Choice Theory – Does It Work?
Today I’m going to be talking to you about something called ‘Choice Theory’; you may have come across this before and I just want to give you a little refresher around it. I won’t be going into tons and tons of detail but I think reminding ourselves that this is a methodology that can be incredibly helpful for us as professionals or for you guys as parents. In fact, it’s one of my favourite tools to suggest with the parents and professionals that I see in Hertfordshire as it helps to bring about the best sorts of behaviour from the young people that you’re working with.
For those of you who don’t know what choice theory is all about let me give you a rundown. We know that people are behaving all of the time and we cannot control other people’s behaviours. The best that we can do is shape, manipulate, put boundaries in place, persuade and influence but that’s really about it. We do not have control over what other people are going to do. With choice theory we are able to actually give people ownership over their behaviours; we’re able to give children ownership over their behaviours and the choices that they make as a result of doing those certain behaviours. What that does is it gives them bags of responsibility and that is a good thing because when you take responsibility for what is happening in your own little universe, what that does for you is empower you and it makes you feel good. It then causes our young person to, hopefully, begin to make even wiser choices going forward, because they begin to learn what makes them feel good. Here’s how Choice Theory works.
Let’s imagine that we have a young person who comes home very, very late after we’d already set a curfew of a couple of hours earlier – they had us worried out of our minds! What we can say to this young person, in this instance, is either ‘you screwed up and you’re not going to be getting to go out again’ or we could say ‘this is the third time you’ve done this’ or we could say to them ‘you made a choice last night, you chose to stay out later than we had agreed and there are going to be consequences for that choice’ and then work around whatever the consequences might be.

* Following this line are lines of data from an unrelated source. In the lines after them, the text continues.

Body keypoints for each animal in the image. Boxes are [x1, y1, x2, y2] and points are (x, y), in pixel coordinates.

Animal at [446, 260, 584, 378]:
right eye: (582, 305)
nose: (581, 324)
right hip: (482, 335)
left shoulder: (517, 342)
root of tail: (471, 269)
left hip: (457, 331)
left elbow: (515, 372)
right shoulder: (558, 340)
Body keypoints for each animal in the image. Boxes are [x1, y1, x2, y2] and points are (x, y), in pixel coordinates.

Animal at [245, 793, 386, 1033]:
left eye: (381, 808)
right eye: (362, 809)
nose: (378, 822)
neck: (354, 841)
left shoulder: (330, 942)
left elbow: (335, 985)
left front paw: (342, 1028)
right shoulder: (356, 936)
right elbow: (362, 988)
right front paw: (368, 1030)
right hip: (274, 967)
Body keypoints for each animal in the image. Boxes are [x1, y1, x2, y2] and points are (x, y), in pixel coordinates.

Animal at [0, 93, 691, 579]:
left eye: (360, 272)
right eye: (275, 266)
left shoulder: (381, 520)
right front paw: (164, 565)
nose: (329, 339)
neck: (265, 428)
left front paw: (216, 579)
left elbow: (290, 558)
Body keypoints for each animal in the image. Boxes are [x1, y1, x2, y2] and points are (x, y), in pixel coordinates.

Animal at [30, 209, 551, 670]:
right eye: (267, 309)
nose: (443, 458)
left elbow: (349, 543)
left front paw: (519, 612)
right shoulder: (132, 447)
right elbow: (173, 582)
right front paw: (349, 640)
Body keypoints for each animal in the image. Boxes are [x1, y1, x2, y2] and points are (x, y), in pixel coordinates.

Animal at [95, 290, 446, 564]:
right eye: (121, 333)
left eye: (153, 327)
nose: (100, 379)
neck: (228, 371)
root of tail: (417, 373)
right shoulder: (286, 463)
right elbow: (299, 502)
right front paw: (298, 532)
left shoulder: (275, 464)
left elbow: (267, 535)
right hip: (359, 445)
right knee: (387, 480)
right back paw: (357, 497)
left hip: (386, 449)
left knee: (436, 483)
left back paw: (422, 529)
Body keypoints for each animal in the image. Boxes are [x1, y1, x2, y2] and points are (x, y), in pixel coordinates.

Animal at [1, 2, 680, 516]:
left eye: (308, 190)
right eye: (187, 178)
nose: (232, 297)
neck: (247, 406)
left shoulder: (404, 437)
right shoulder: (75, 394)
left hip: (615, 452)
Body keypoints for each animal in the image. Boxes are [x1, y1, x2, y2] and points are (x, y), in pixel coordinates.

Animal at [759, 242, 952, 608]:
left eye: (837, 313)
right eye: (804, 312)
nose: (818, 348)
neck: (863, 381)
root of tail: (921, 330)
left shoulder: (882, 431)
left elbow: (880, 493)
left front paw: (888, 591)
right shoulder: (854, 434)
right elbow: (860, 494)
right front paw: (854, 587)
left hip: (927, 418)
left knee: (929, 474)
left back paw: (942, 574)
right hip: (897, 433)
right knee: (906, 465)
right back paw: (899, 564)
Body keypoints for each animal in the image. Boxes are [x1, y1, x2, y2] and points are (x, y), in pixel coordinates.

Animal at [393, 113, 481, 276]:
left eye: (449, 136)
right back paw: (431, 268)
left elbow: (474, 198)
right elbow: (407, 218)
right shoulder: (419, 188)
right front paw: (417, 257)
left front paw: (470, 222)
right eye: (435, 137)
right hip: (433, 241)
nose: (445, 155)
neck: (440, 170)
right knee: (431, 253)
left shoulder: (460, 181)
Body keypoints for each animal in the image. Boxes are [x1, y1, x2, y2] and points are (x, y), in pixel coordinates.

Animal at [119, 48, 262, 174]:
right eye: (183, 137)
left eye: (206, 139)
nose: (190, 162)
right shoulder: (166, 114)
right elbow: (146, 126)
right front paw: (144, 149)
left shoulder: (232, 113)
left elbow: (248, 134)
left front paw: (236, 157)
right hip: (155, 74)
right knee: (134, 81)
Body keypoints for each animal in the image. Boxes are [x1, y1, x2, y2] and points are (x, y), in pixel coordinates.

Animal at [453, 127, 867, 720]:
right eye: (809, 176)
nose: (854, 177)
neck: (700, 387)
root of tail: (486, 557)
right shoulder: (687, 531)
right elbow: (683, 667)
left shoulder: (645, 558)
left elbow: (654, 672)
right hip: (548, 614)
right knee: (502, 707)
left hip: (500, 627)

With choice theory we are avoiding bringing up all of the other past mistakes, we’re just going to work with what’s happening here and now at this moment. We’re going to avoid criticising and instead, we’re going to focus on what can be done (so more or less focusing on the positives) but it’s more about what they have within their power to do that is positive.
We don’t want them focusing on the thing that could go horribly wrong because then they may be more drawn towards that, instead we’re going to point out the choices that they have that could lead them towards a positive result instead. For example, ‘if you stick to the curfew of coming home on time then that means that I’m going to trust you more when it comes to the party for next week and maybe we can negotiate the timings on that one’. We’re also going to encourage our young person to reflect upon the choices that they have made that maybe causes them unpleasant or unwanted outcomes because that’s where the learning is going to come from. We don’t want to be brushing this stuff under the carpet and hoping for the best because no one gets to learn out of that.
Having reflective conversations about what happened and what could have been done differently and would maybe be done differently moving forward is a very positive thing to do. Here’s the thing with giving that responsibility to anyone, let alone young people, is that responsibility is hard and it is heavy and sometimes it can feel a bit much – so we’ve got to make ourselves available to our young people. When we’re using something like Choice Theory, which really puts a great deal of emphasis on them taking responsibility for the choices they have available to them rather than us telling them what they will or won’t do, is that when we start taking the responsibility for ourselves it can feel like quite a burden.
We need to be available to those young people giving them an opportunity to explain to us about what they’re finding difficult about their responsibilities: what’s challenged them, what would they do differently next time, how do their peers do things in a slightly different way, what the benefits might be either way? The good thing with Choice Theory is that we are proving to the young people that we’re working with that we trust them with that responsibility that we’re giving them, and that trust alone will go a long way to building your relationships in a positive way with them. It will also go a long way to proving to them that you have belief in them and that they, therefore, should have that same belief in themselves. The ramifications of using Choice Theory in your approach as a parent or as a professional are, in my opinion, really rather good.